Ticket #7954 (new defect)

Opened 6 years ago

Last modified 5 years ago

Hang on suspend under high network load.

Reported by: cjb Owned by: dsaxena
Priority: blocker Milestone: 9.1.0-cancelled
Component: kernel Version: not specified
Keywords: blocks-:8.2.0 blocks+:9.1.0 Cc: dilinger, dwmw2, jcardona, rsmith, mbletsas, ashish, gregorio
Action Needed: diagnose Verified: no
Deployments affected: Blocked By:
Blocking:

Description

Hi,

Joe and I had ten laptops each (him running joyride-2294, me running joyride-2295) performing activity updates today. Some of mine had trouble associating, so I think we managed to degrade the wifi spectrum at 1cc (media lab 802.11 AP). One of mine and four of his laptops crashed (completely hung, screen dimmed, power light on solid) either going into or coming out of suspend. We suspect a libertas bug, although it's hard to perform a meaningful diagnosis as none of the machines have a serial console. I can take one of them, add serial and see if there's any response on it if that would help.

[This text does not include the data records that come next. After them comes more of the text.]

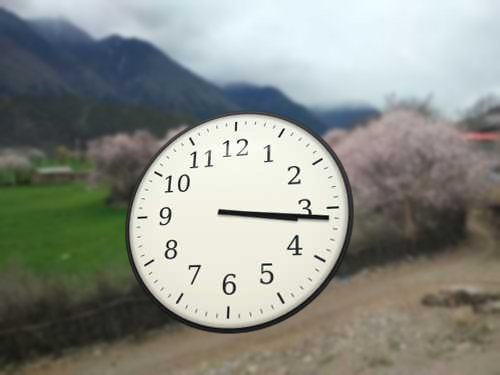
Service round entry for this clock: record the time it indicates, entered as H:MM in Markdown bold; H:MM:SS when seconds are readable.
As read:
**3:16**
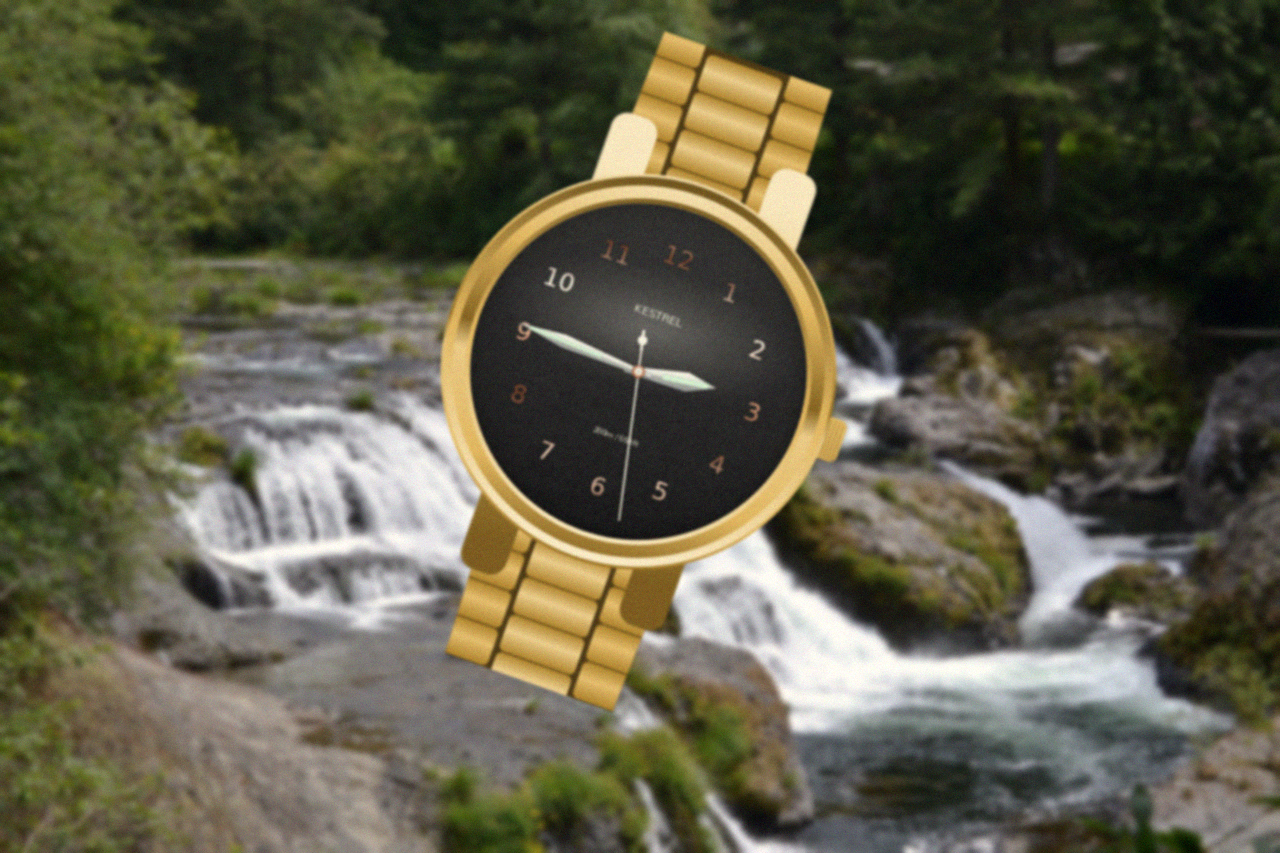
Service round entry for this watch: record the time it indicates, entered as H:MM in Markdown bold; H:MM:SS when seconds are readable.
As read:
**2:45:28**
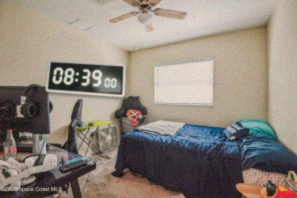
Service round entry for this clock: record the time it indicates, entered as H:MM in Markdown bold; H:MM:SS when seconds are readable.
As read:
**8:39:00**
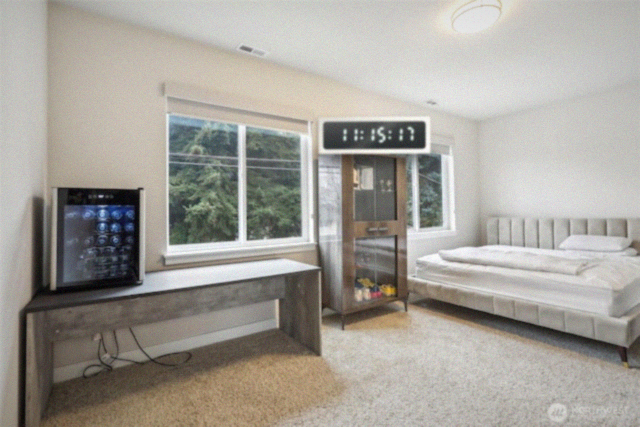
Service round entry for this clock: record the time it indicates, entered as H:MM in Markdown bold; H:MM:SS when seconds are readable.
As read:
**11:15:17**
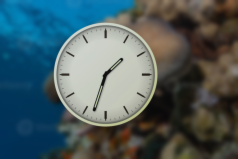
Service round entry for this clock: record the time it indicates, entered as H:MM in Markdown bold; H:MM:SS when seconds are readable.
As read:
**1:33**
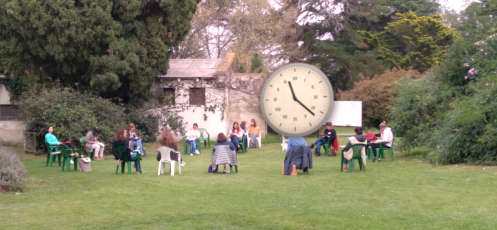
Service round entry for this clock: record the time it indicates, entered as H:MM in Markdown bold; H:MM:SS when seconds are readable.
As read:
**11:22**
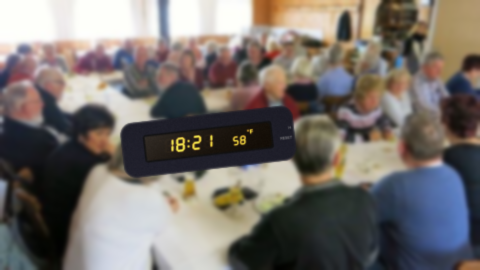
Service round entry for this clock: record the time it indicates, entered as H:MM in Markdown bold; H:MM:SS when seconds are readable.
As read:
**18:21**
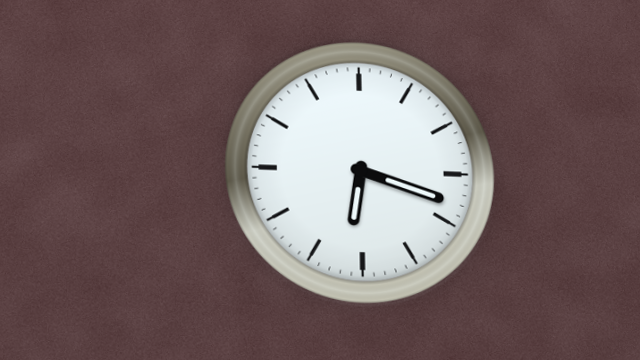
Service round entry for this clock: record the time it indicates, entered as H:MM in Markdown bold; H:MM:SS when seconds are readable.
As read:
**6:18**
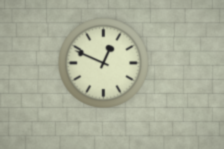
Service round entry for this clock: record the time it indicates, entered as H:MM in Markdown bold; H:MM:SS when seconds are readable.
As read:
**12:49**
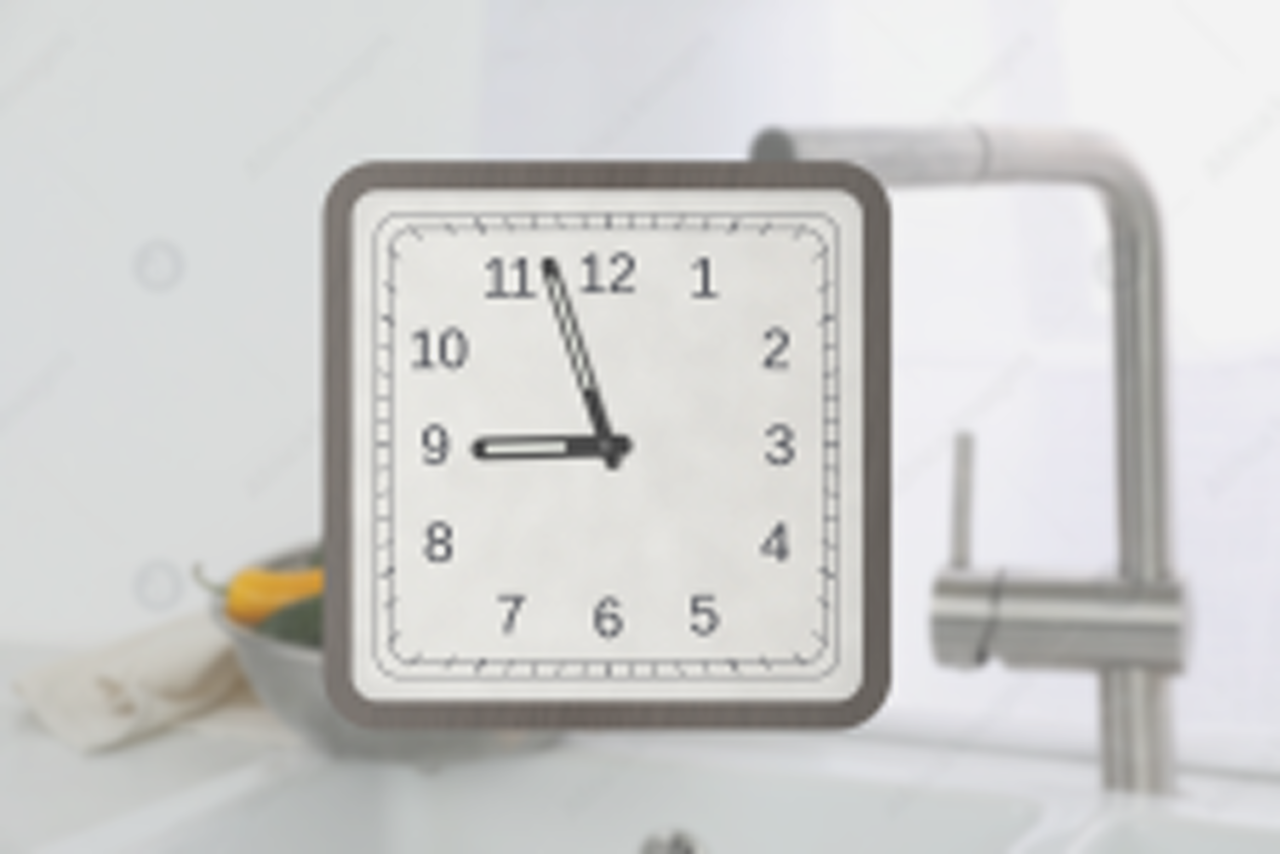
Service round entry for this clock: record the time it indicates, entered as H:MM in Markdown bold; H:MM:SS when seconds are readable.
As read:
**8:57**
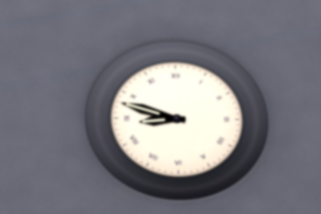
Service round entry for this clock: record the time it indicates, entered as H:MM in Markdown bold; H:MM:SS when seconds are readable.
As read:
**8:48**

This sounds like it could be extremely difficult to debug/reproduce. How should we start?

Change History

follow-up: ↓ 3   Changed 6 years ago by dsaxena

First thing to do is to definetily connect a serial port to each machine (in my opinion ALL QA-level tests should be done with boards that have serial ports that are logged) and reproduce the exact same setup you were running in hopes of triggering the bug and capture the data. All machines should boot with no_console_suspend, and have /sys/proc/kernel/printk set to 9.

My guess is that it is something similar to #7458, but triggered in a real usage scenario. :(

follow-up: ↓ 4   Changed 6 years ago by wad

  • cc rsmith added

Time to revive the Suspend/Resume testbed (which provides serial logging for twenties of machines).

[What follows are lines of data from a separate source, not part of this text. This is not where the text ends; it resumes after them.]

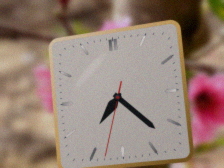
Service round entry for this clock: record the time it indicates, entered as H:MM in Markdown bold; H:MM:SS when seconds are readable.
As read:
**7:22:33**
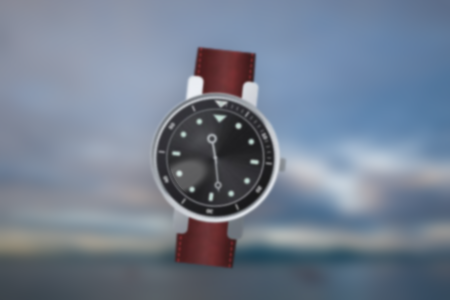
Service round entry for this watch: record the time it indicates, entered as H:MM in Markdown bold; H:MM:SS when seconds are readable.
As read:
**11:28**
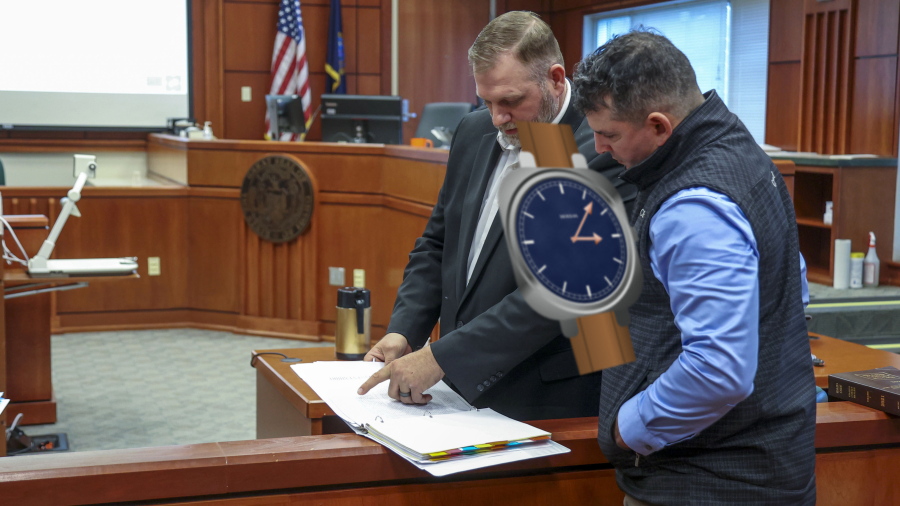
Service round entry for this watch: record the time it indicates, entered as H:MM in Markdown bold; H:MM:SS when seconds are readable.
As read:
**3:07**
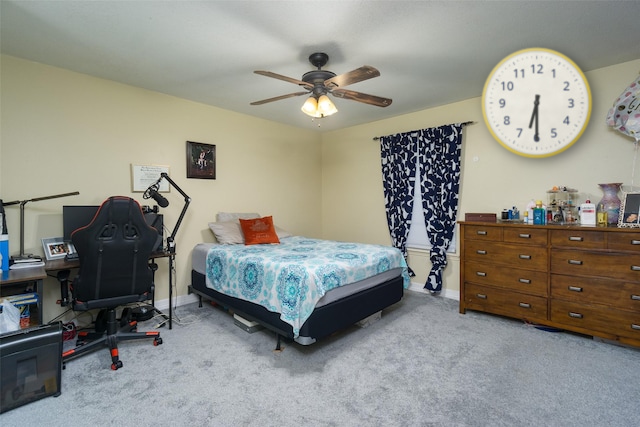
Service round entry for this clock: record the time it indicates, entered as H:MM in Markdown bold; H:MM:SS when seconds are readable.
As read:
**6:30**
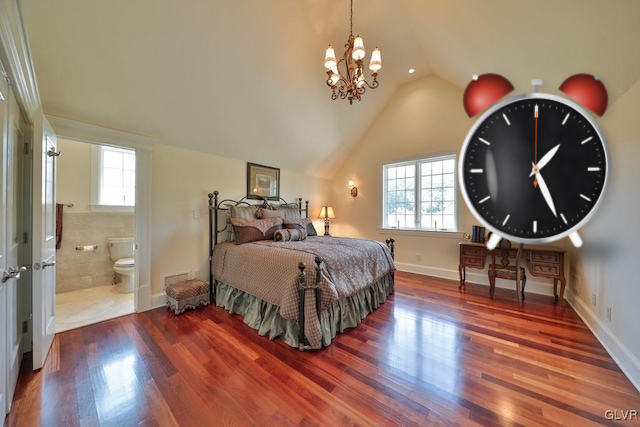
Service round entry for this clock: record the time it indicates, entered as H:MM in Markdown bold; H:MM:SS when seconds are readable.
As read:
**1:26:00**
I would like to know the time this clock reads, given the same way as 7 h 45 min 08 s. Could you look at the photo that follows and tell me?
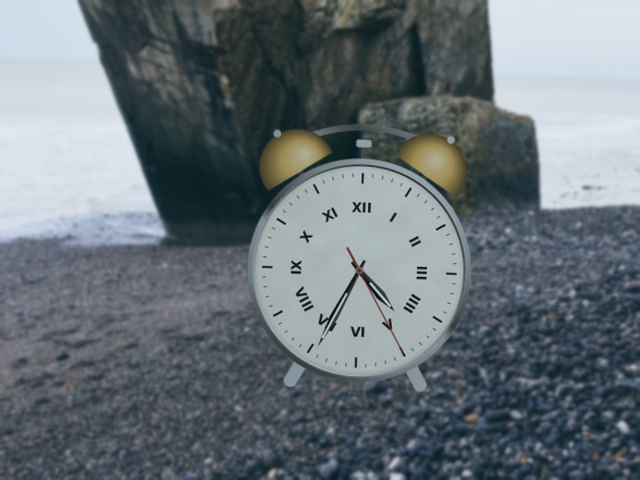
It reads 4 h 34 min 25 s
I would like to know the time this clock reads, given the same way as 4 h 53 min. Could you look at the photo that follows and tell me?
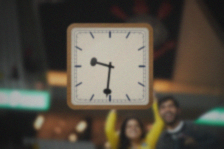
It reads 9 h 31 min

in reply to: ↑ 1   Changed 6 years ago by rsmith

Replying to dsaxena:

First thing to do is to definetily connect a serial port to each machine (in my opinion ALL QA-level tests should be done with boards that have serial ports that are logged) and reproduce

You can't do just one side. You have to test both. The timing difference between no_console_suspend @ loglevel 9 and with console suspend @ normal loglevel is quite large. So all 1st and 2nd level QA tests can have full serial enabled but before it goes out the door you have to repeat everything with all debugging turned off.

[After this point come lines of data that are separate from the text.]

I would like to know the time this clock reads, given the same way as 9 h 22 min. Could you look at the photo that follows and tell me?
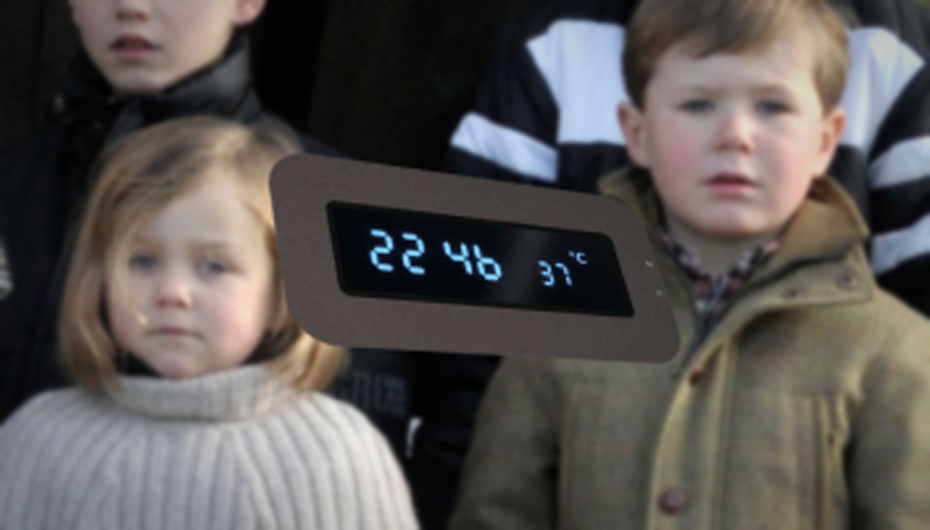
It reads 22 h 46 min
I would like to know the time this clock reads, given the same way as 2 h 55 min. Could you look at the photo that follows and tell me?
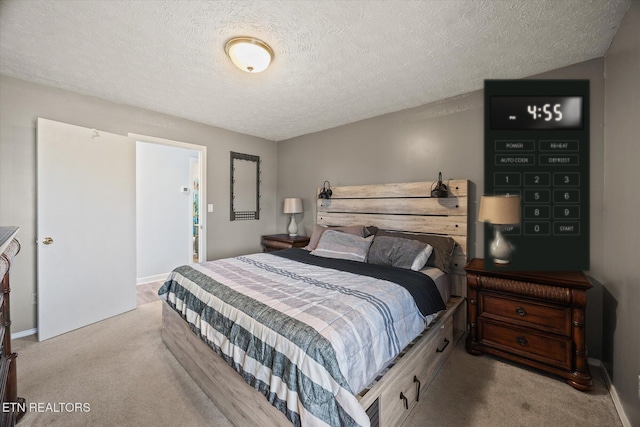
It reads 4 h 55 min
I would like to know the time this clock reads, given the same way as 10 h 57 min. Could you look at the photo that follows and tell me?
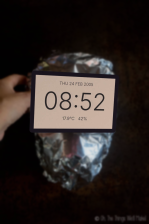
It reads 8 h 52 min
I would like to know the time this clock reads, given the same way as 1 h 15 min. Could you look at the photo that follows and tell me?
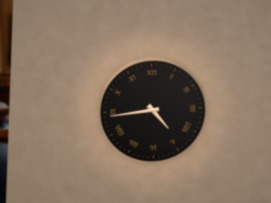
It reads 4 h 44 min
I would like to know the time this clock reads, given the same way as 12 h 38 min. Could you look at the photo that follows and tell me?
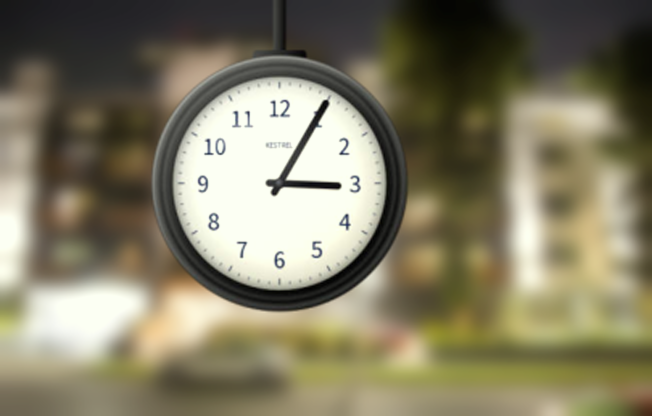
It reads 3 h 05 min
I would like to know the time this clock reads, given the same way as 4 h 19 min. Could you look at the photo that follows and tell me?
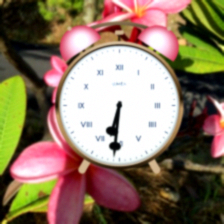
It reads 6 h 31 min
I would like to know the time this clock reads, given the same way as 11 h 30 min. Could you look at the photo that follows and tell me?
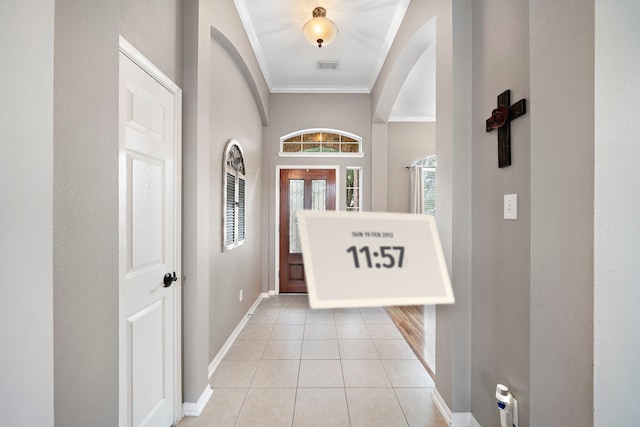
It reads 11 h 57 min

That or ship it with debugging enabled. :)

in reply to: ↑ 2   Changed 6 years ago by rsmith

Replying to wad:

Time to revive the Suspend/Resume testbed (which provides serial logging for twenties of machines).

We have several machines with serial ports and I've been slowly adding EC serial connectors as well. cjb come grab me today and we can setup the tests on the machines I have.

  Changed 6 years ago by kimquirk

  • keywords blocks?:8.2 added

Would like to see how this works with new firmware. I don't believe we will be adding serial connectors to the 100+ laptop testbed, but we should do that for the suspend/resume testbed.

follow-up: ↓ 8   Changed 6 years ago by cjb

Looks like we just saw a suspend crash on a machine running the new firmware in joyride-2323. :( No serial port on it.

  Changed 6 years ago by cjb

  • cc ashish added

in reply to: ↑ 6   Changed 6 years ago by tomeu

Replying to cjb:

Looks like we just saw a suspend crash on a machine running the new firmware in joyride-2323. :( No serial port on it.

Sounds like #8143 ?

  Changed 6 years ago by cjb

Yeah, agreed.

  Changed 6 years ago by mstone

  • keywords blocks-:8.2.0 added; blocks?:8.2 removed
  • next_action changed from never set to diagnose
  • milestone changed from 8.2.0 (was Update.2) to 9.1.0

We disabled idlesuspend in order to be able to downgrade the priority of this ticket; however, it's still worth keeping in mind.

  Changed 5 years ago by dsaxena

  • cc gregorio added
  • keywords blocks+:9.1.0 added

I am going through all kernel bugs marked as 9.1 or future release and updating their status, next action, etc in preparation of 9.1 bug scrubbing and future release planning.

We need to start running suspend/resume stress tests again on joyride to see if we still hit this and #7458.

Note: See TracTickets for help on using tickets.